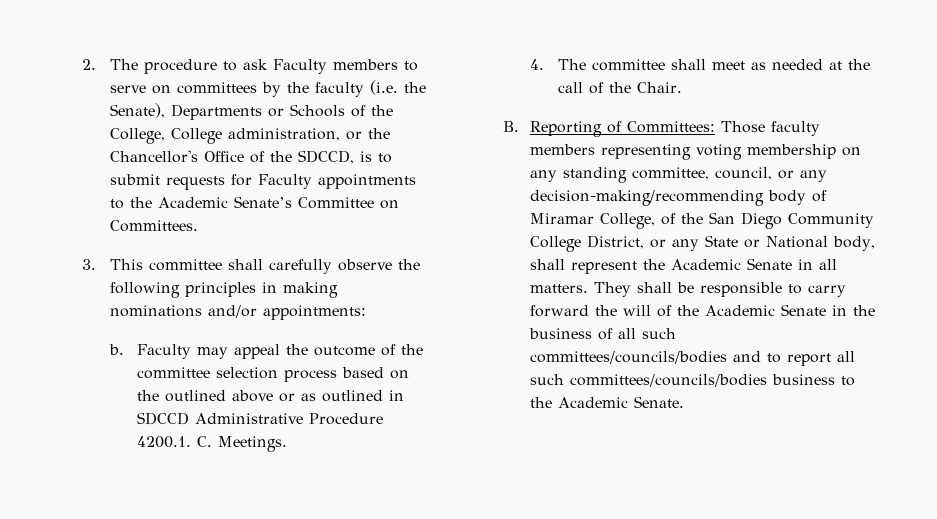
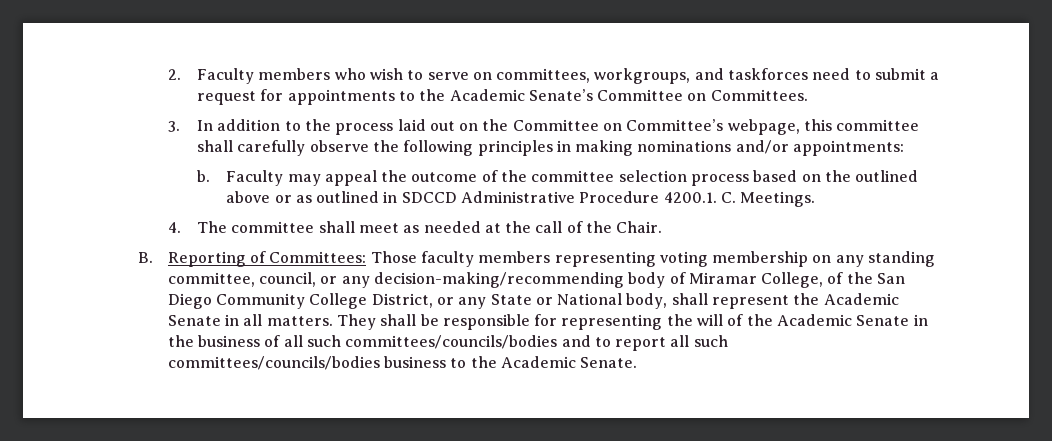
[109,59,418,74] [109,80,426,97] [109,103,393,120] [109,128,390,144] [109,150,392,164] [109,174,312,190] The procedure to ask Faculty members to serve on committees by the faculty (i.e. the Senate), Departments or Schools of the College, College administration, or the Chancellor's Office of the SDCCD, is to submit requests for Faculty -> [196,68,940,84] [196,89,284,105] Faculty members who wish to serve on committees, workgroups, and taskforces need to submit a request for
[109,259,143,270] This -> [196,119,833,135] In addition to the process laid out on the Committee on Committee’s webpage, this
[788,284,847,297] [530,305,590,317] to carry forward -> [534,314,663,330] for representing

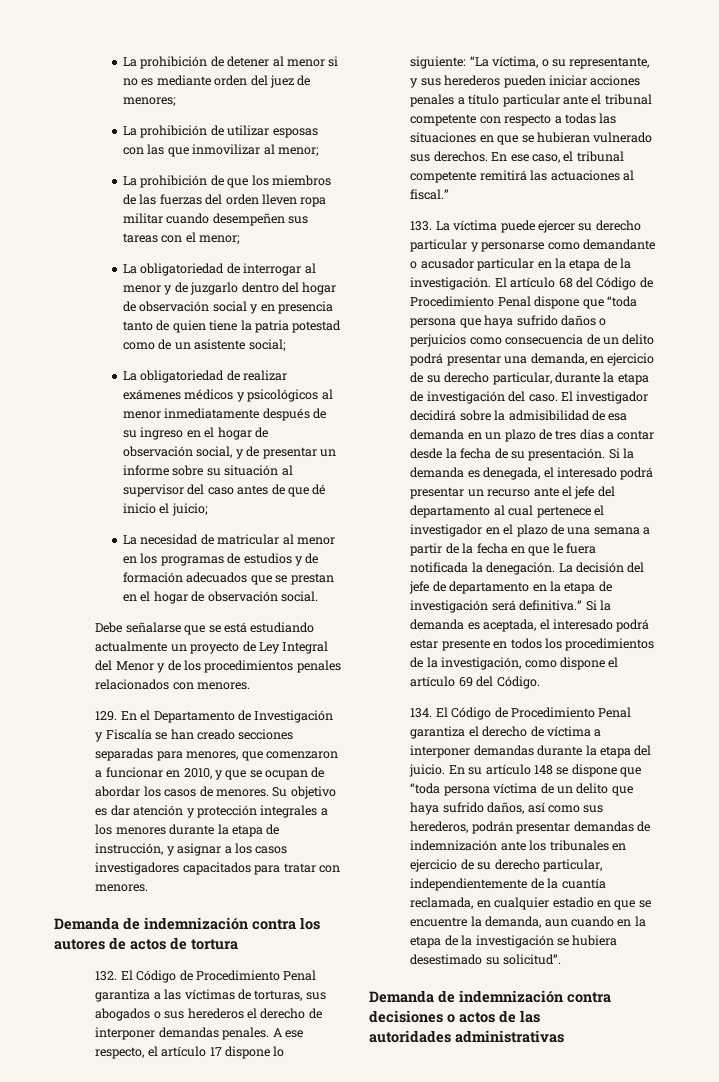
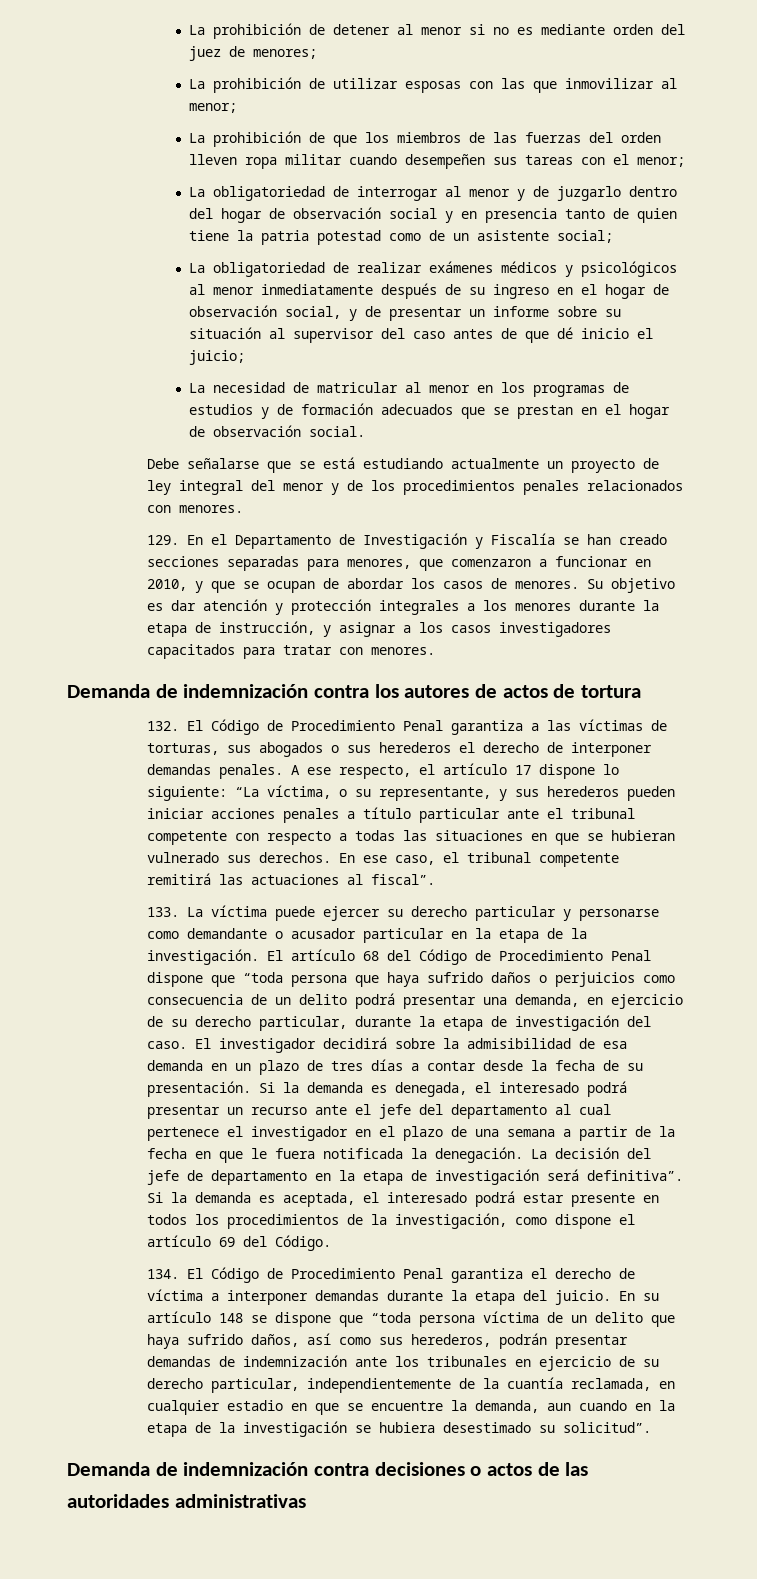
[258,641,329,654] [95,660,154,671] Ley Integral del Menor -> [146,480,324,495] ley integral del menor
[410,189,450,200] fiscal.” -> [370,874,435,885] fiscal”.
[519,600,583,611] definitiva.” -> [586,1170,683,1181] definitiva”.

----

**INSTRUCTIONS TO FOLLOW**
The records above should be written out in full and unchanged, except that pictures are dropped.

**YOUR SOLUTION**
[109,59,418,74] [109,80,426,97] [109,103,393,120] [109,128,390,144] [109,150,392,164] [109,174,312,190] The procedure to ask Faculty members to serve on committees by the faculty (i.e. the Senate), Departments or Schools of the College, College administration, or the Chancellor's Office of the SDCCD, is to submit requests for Faculty -> [196,68,940,84] [196,89,284,105] Faculty members who wish to serve on committees, workgroups, and taskforces need to submit a request for
[109,259,143,270] This -> [196,119,833,135] In addition to the process laid out on the Committee on Committee’s webpage, this
[788,284,847,297] [530,305,590,317] to carry forward -> [534,314,663,330] for representing

[258,641,329,654] [95,660,154,671] Ley Integral del Menor -> [146,480,324,495] ley integral del menor
[410,189,450,200] fiscal.” -> [370,874,435,885] fiscal”.
[519,600,583,611] definitiva.” -> [586,1170,683,1181] definitiva”.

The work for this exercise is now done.